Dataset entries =
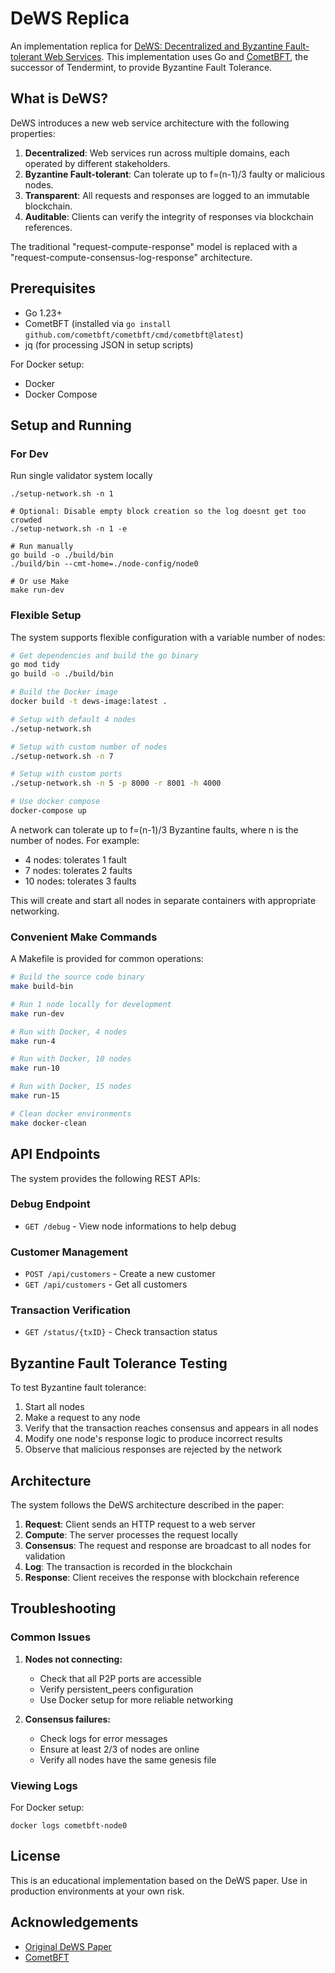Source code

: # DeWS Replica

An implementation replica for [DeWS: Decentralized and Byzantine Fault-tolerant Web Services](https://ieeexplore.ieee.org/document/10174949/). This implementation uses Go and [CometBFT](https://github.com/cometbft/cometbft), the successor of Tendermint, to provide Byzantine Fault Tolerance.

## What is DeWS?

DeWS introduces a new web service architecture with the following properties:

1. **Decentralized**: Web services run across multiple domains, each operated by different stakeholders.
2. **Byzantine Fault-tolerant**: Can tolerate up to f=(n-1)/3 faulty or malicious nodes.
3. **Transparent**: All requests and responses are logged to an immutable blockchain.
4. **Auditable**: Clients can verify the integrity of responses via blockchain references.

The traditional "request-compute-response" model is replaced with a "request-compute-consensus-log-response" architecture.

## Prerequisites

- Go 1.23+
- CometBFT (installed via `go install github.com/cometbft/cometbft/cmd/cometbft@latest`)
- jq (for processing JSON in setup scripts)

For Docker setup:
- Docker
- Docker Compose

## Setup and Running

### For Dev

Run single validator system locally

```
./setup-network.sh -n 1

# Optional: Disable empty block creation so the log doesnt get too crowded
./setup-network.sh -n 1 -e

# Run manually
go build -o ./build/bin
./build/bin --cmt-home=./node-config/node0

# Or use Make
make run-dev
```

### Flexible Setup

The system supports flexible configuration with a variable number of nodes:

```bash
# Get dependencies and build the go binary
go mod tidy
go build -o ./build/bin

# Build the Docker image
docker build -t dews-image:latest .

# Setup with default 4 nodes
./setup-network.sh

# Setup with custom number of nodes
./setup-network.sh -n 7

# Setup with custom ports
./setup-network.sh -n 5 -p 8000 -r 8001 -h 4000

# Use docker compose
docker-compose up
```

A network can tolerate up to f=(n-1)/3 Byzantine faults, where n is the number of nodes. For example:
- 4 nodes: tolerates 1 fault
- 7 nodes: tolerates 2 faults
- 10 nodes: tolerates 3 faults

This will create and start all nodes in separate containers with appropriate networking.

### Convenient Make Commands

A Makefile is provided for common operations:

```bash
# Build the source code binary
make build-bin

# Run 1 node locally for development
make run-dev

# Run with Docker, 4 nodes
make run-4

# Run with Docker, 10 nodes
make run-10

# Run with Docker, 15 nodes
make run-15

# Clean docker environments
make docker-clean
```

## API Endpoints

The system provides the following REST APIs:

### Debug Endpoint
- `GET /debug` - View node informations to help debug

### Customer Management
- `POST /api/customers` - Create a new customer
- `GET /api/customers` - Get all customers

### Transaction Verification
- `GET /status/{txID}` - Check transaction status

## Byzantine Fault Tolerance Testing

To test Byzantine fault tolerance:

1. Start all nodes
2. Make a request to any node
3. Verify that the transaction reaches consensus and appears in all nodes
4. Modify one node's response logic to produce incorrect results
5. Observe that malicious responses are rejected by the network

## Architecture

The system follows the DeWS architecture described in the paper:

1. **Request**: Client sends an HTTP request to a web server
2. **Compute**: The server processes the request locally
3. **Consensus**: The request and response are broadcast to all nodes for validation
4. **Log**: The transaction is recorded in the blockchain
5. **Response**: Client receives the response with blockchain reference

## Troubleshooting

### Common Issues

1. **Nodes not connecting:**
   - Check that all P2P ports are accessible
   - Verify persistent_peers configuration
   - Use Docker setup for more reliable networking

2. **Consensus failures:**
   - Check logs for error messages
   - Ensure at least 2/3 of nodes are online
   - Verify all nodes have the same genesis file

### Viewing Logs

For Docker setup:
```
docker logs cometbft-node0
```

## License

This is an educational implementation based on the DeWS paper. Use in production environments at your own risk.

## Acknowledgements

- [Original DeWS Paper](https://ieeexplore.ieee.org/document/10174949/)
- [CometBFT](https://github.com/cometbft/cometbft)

ACTIVITY =
Could you write out, exactly, each line of the data above from the one containing "## Acknowledgements" through the last, including both?

PROBLEM SOLUTION =
## Acknowledgements

- [Original DeWS Paper](https://ieeexplore.ieee.org/document/10174949/)
- [CometBFT](https://github.com/cometbft/cometbft)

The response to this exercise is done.